He doesn’t ‘see’ any problem

April 23, 2016 12:00 am | Updated 05:45 am IST - VIJAYAWADA:

Moses Chowdari Gorrepati

Moses Chowdari Gorrepati

Moses Chowdari Gorrepati works with great passion for persons with disability and is eager to build sustainable programmes to empower them. Equipped with a Masters degree in English literature from University of Hyderabad, he works as a Programme Manager (Training & Solutions) at Bengaluru-based EnAble India.

Mr. Gorrepati’s good communication skills enthral, inspire and engage his listeners and he has an infectious zest for life. Incidentally, he is a person with low vision.

Working in collaboration with over 30 organisations across the country and abroad, he has trained over 200 persons with the disability. “The biggest challenge we face today is our own inhibitions. We need to get over them and seek solutions. I want challenged persons to think with an open mind to be able to see the vast opportunities waiting to be explored. We have technology that has changed our lifestyle. People with physical disability cannot just overcome their own problems but also show the path to others. I want them to be change agents in society,” he emphasises.

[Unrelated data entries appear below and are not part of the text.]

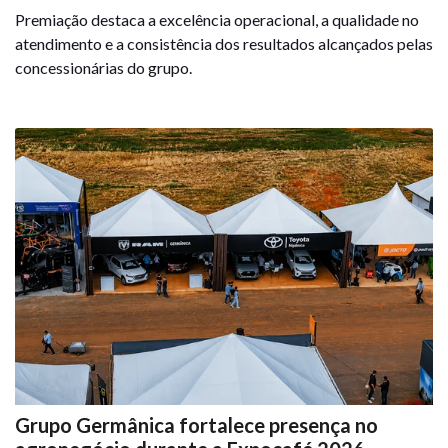
Premiação destaca a excelência operacional, a qualidade no
atendimento e a consistência dos resultados alcançados pelas
concessionárias do grupo.
Grupo Germânica fortalece presença no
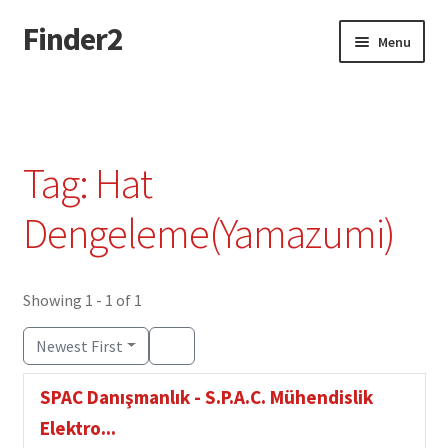
Finder2
Skip
Skip
Menu
to
to
navigation
content
Home
Add Listing
Tag: Hat
Dashboard
Dengeleme(Yamazumi)
Directory
Showing 1 - 1 of 1
Login or Register
Newest First
Privacy Policy
SPAC Danışmanlık - S.P.A.C. Mühendislik
Elektro...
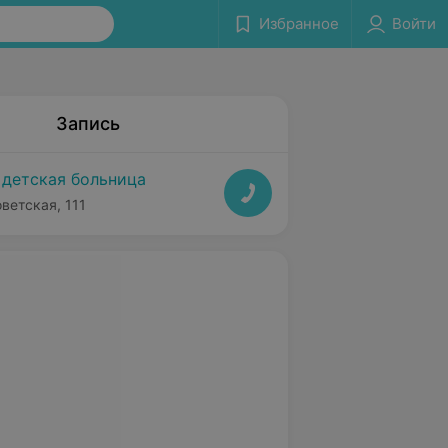
Избранное
Войти
Запись
 детская больница
оветская, 111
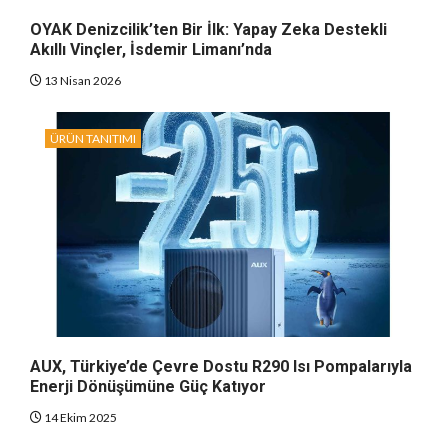
OYAK Denizcilik’ten Bir İlk: Yapay Zeka Destekli
Akıllı Vinçler, İsdemir Limanı’nda
13 Nisan 2026
ÜRÜN TANITIMI
AUX, Türkiye’de Çevre Dostu R290 Isı Pompalarıyla
Enerji Dönüşümüne Güç Katıyor
14 Ekim 2025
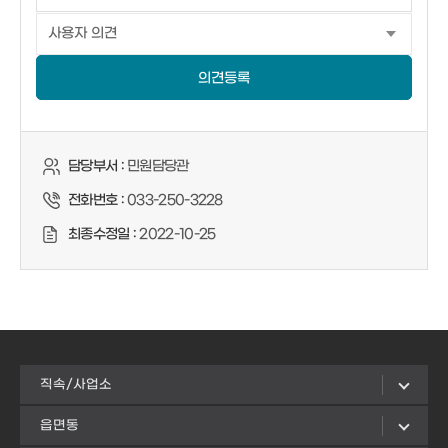
의견등록
담당부서 :
민원담당관
전화번호 :
033-250-3228
최종수정일 :
2022-10-25
직속/사업소
읍면동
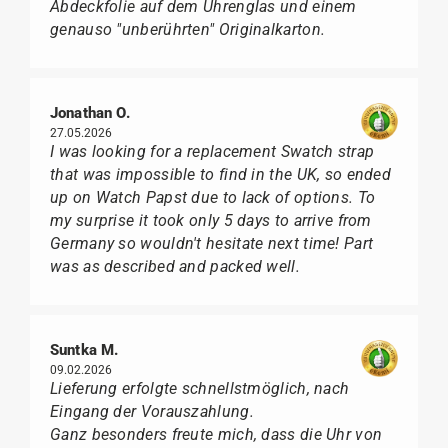
Abdeckfolie auf dem Uhrenglas und einem
genauso "unberührten" Originalkarton.
Jonathan O.
27.05.2026
I was looking for a replacement Swatch strap
that was impossible to find in the UK, so ended
up on Watch Papst due to lack of options. To
my surprise it took only 5 days to arrive from
Germany so wouldn't hesitate next time! Part
was as described and packed well.
Suntka M.
09.02.2026
Lieferung erfolgte schnellstmöglich, nach
Eingang der Vorauszahlung.
Ganz besonders freute mich, dass die Uhr von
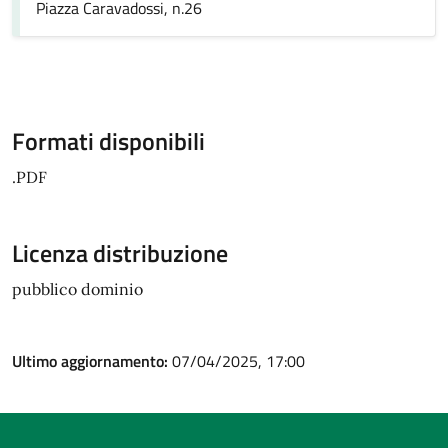
Piazza Caravadossi, n.26
Formati disponibili
.PDF
Licenza distribuzione
pubblico dominio
Ultimo aggiornamento:
07/04/2025, 17:00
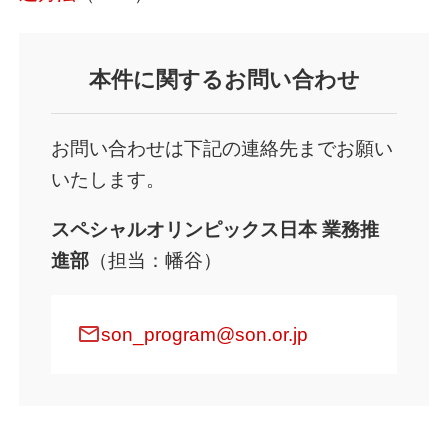
本件に関するお問い合わせ
お問い合わせは下記の連絡先までお願い
いたします。
スペシャルオリンピックス日本
業務推
進部
（担当：幡谷）
mail
son_program@son.or.jp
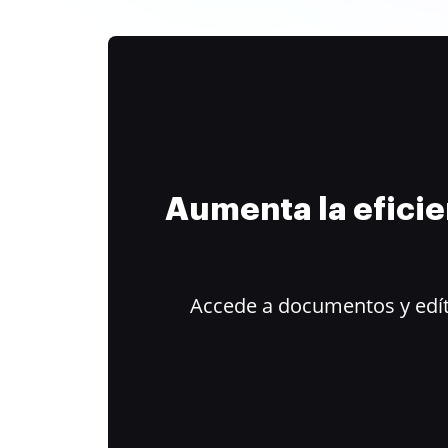
Aumenta la efici
Accede a documentos y edít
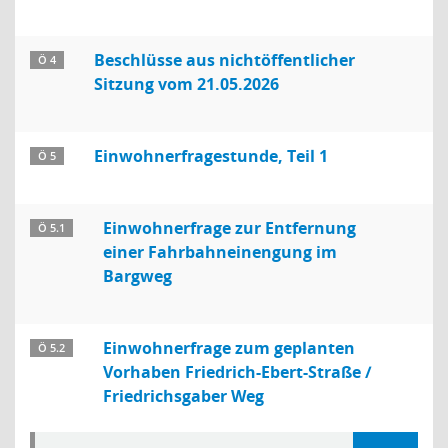
Beschlüsse aus nichtöffentlicher
Ö 4
Sitzung vom 21.05.2026
Einwohnerfragestunde, Teil 1
Ö 5
Einwohnerfrage zur Entfernung
Ö 5.1
einer Fahrbahneinengung im
Bargweg
Einwohnerfrage zum geplanten
Ö 5.2
Vorhaben Friedrich-Ebert-Straße /
Friedrichsgaber Weg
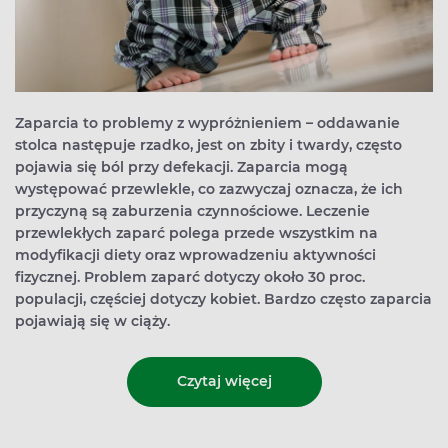
Zaparcia to problemy z wypróżnieniem – oddawanie
stolca następuje rzadko, jest on zbity i twardy, często
pojawia się ból przy defekacji. Zaparcia mogą
występować przewlekle, co zazwyczaj oznacza, że ich
przyczyną są zaburzenia czynnościowe. Leczenie
przewlekłych zaparć polega przede wszystkim na
modyfikacji diety oraz wprowadzeniu aktywności
fizycznej. Problem zaparć dotyczy około 30 proc.
populacji, częściej dotyczy kobiet. Bardzo często zaparcia
pojawiają się w ciąży.
Czytaj więcej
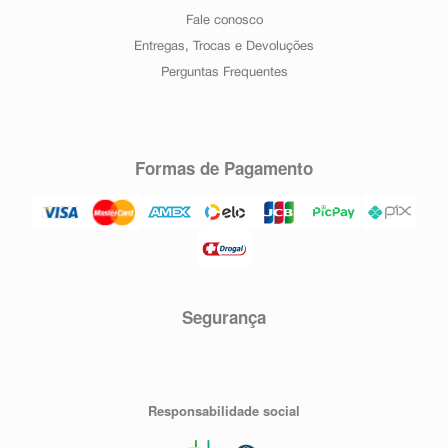
Fale conosco
Entregas, Trocas e Devoluções
Perguntas Frequentes
Formas de Pagamento
Segurança
Responsabilidade social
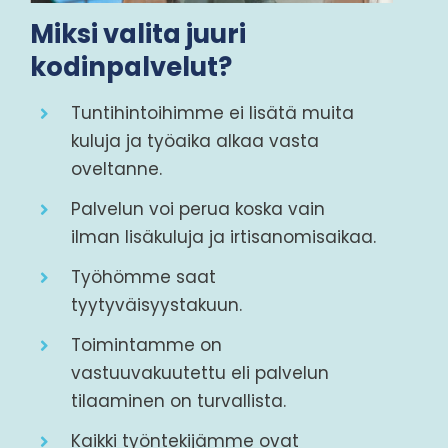
Miksi valita juuri
kodinpalvelut?
Tuntihintoihimme ei lisätä muita
kuluja ja työaika alkaa vasta
oveltanne.
Palvelun voi perua koska vain
ilman lisäkuluja ja irtisanomisaikaa.
Työhömme saat
tyytyväisyystakuun.
Toimintamme on
vastuuvakuutettu eli palvelun
tilaaminen on turvallista.
Kaikki työntekijämme ovat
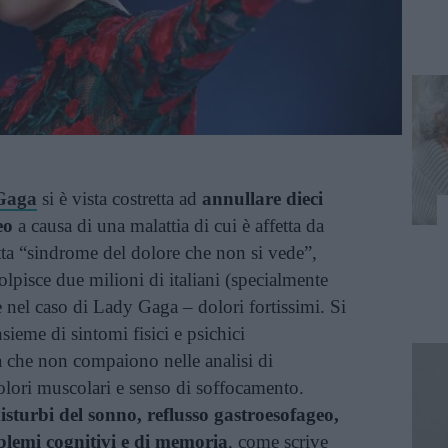
Gaga
si è vista costretta ad
annullare dieci
eo
a causa di una malattia di cui è affetta da
etta “sindrome del dolore che non si vede”,
olpisce due milioni di italiani (specialmente
nel caso di Lady Gaga – dolori fortissimi. Si
nsieme di sintomi fisici e psichici
a che non compaiono nelle analisi di
dolori muscolari e senso di soffocamento.
isturbi del sonno, reflusso gastroesofageo,
oblemi cognitivi e di memoria
, come scrive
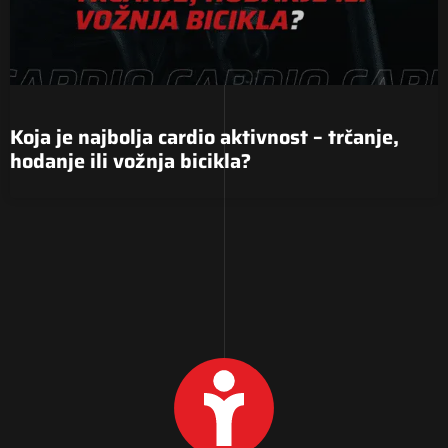
Koja je najbolja cardio aktivnost – trčanje,
hodanje ili vožnja bicikla?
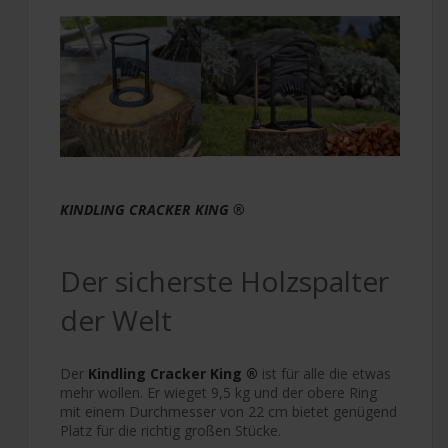
KINDLING CRACKER KING ®
Der sicherste Holzspalter
der Welt
Der
Kindling Cracker King ®
ist für alle die etwas
mehr wollen. Er wieget 9,5 kg und der obere Ring
mit einem Durchmesser von 22 cm bietet genügend
Platz für die richtig großen Stücke.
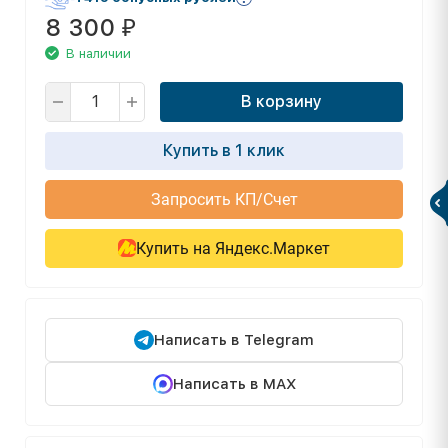
8 300
₽
В наличии
В корзину
Купить в 1 клик
Запросить КП/Счет
Купить на Яндекс.Маркет
Написать в Telegram
Написать в MAX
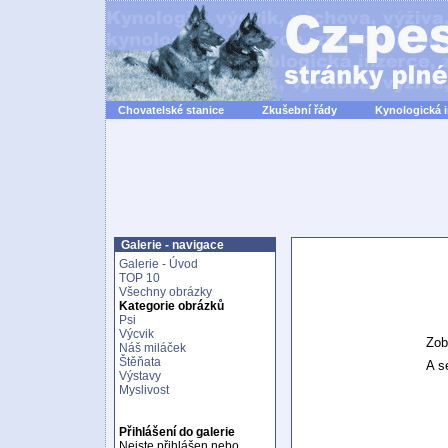
Chovatelské stanice
Zkušební řády
Kynologická 
Galerie - navigace
Galerie - Úvod
TOP 10
Všechny obrázky
Kategorie obrázků
Psi
Výcvik
Zob
Náš miláček
Štěňata
A se
Výstavy
Myslivost
Přihlášení do galerie
Nejste přihlášen nebo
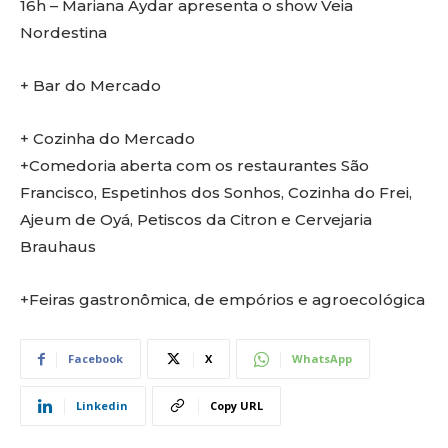
16h – Mariana Aydar apresenta o show Veia
Nordestina
+ Bar do Mercado
+ Cozinha do Mercado
+Comedoria aberta com os restaurantes São
Francisco, Espetinhos dos Sonhos, Cozinha do Frei,
Ajeum de Oyá, Petiscos da Citron e Cervejaria
Brauhaus
+Feiras gastronômica, de empórios e agroecológica
Facebook
X
WhatsApp
Linkedin
Copy URL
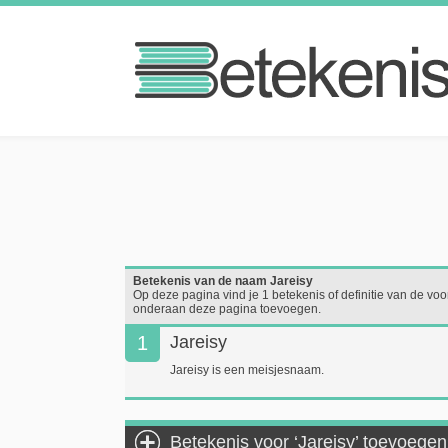
Betekenis van de naam Jareisy
Op deze pagina vind je 1 betekenis of definitie van de voor
onderaan deze pagina toevoegen.
1
Jareisy
Jareisy is een meisjesnaam.
Betekenis voor ‘Jareisy’ toevoegen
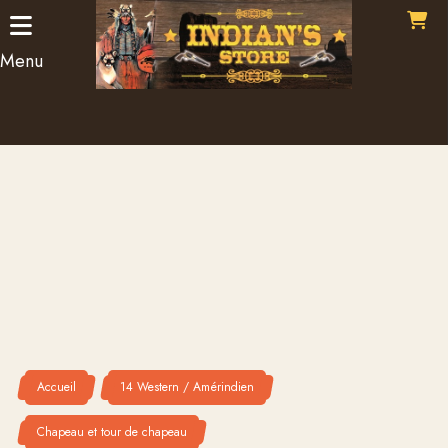
Panneau de gestion des cookies
Menu
Accueil
14 Western / Amérindien
Chapeau et tour de chapeau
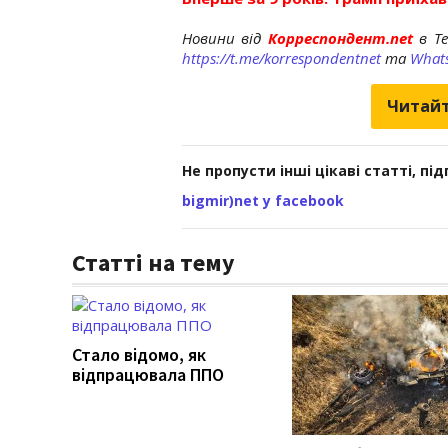
Новини від
Корреспондент.net
в T
https://t.me/korrespondentnet
та
What
Читайт
Не пропусти інші цікаві статті, пі
bigmir)net у facebook
Статті на тему
Стало відомо, як
відпрацювала ППО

After schooling at Vijaya Mary Integrated School for the Blind at Gunadala in city, he pursued intermediate in Loyola College, Ahmedabad before moving to Hyderabad University for his Masters in English literature. “I had my moments of frustration. Once, our professor asked us to read Vikram Seth’s Suitable Boy and come prepared to answer questions the next day. I knew I wouldn’t be able to do it on my own and asking somebody to read out the entire novel for me at one go was not polite,” he recalls. Screen reading software enabling the visually-challenged to use mainstream computer applications including the Internet came to his rescue. “A screen reader is a software application that attempts to identify and interpret what is being displayed on a computer screen. This interpretation is then re-presented to the user with text-to-speech, sound icons, or a Braille output device,” he explains. Brandishing his ‘smart’ cane, he says it offers a lot of information to a user. “But it tends to focus on the floor or at the best below knee level.

A user can avoid objects that are attached to the floor, but overhanging tree branches and other free standing objects are much more difficult to detect,” he admits.

He is happy that people’s attitude is changing. “In corporate sector, about 600 firms are willing to hire services of the physically disabled and the good news is that there is a proportionate growth in the number of job aspirants.”

Mr. Gorrepati is a person too large for worry, too strong for fear and too happy to permit the presence of trouble.